Report all lines of the records that contain "España".

─── DATASET CONTENT

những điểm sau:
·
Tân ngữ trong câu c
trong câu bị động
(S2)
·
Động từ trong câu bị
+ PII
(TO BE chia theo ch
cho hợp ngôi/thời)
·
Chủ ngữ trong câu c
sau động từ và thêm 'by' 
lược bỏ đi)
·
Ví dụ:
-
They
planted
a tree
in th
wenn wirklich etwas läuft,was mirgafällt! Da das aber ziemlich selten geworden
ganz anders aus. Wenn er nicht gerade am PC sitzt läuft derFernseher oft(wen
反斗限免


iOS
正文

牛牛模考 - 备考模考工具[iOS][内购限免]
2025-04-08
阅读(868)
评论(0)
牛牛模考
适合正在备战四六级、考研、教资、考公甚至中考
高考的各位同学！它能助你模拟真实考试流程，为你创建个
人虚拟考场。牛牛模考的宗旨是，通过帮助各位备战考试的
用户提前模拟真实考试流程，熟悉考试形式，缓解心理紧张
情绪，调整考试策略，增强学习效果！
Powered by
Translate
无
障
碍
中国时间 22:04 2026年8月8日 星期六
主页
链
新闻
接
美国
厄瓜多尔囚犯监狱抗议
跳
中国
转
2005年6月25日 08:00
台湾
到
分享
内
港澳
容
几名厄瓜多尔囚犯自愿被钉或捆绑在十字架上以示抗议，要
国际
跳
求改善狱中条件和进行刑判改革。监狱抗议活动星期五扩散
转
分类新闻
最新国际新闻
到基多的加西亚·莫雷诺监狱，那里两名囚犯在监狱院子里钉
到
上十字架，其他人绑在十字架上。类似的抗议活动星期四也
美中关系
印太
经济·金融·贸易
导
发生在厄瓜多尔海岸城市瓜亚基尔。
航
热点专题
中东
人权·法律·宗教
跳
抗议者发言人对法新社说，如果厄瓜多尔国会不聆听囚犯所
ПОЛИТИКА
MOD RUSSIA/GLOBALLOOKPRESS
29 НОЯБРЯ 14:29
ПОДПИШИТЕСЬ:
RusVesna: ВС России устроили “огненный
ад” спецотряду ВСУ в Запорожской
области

──────
─── DATASET CONTENT

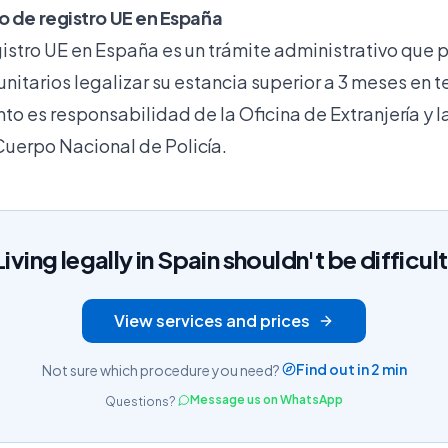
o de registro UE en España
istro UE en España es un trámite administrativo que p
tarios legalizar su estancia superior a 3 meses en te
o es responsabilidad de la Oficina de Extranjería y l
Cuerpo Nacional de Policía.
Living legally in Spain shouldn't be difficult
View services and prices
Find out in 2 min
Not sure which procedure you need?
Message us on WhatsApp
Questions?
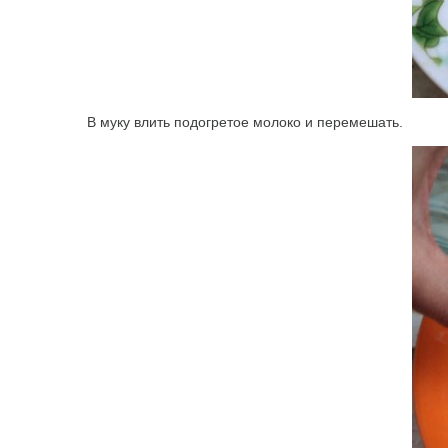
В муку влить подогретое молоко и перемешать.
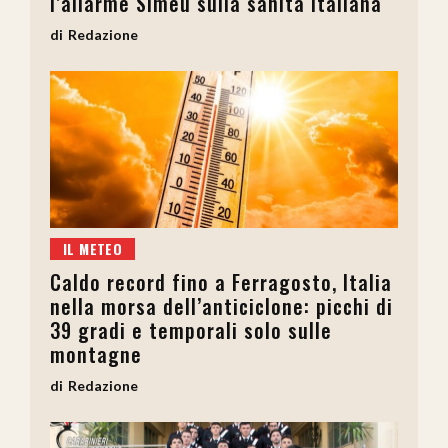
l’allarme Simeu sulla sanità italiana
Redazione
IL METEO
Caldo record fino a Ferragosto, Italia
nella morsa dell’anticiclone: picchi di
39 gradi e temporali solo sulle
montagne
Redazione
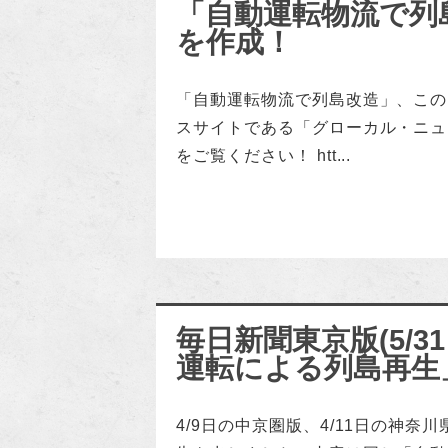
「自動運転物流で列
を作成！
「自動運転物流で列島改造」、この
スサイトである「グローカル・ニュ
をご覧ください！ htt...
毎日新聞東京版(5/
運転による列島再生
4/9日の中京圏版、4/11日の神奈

──────

### EXERCISE RESPONSE
o de registro UE en España
istro UE en España es un trámite administrativo que p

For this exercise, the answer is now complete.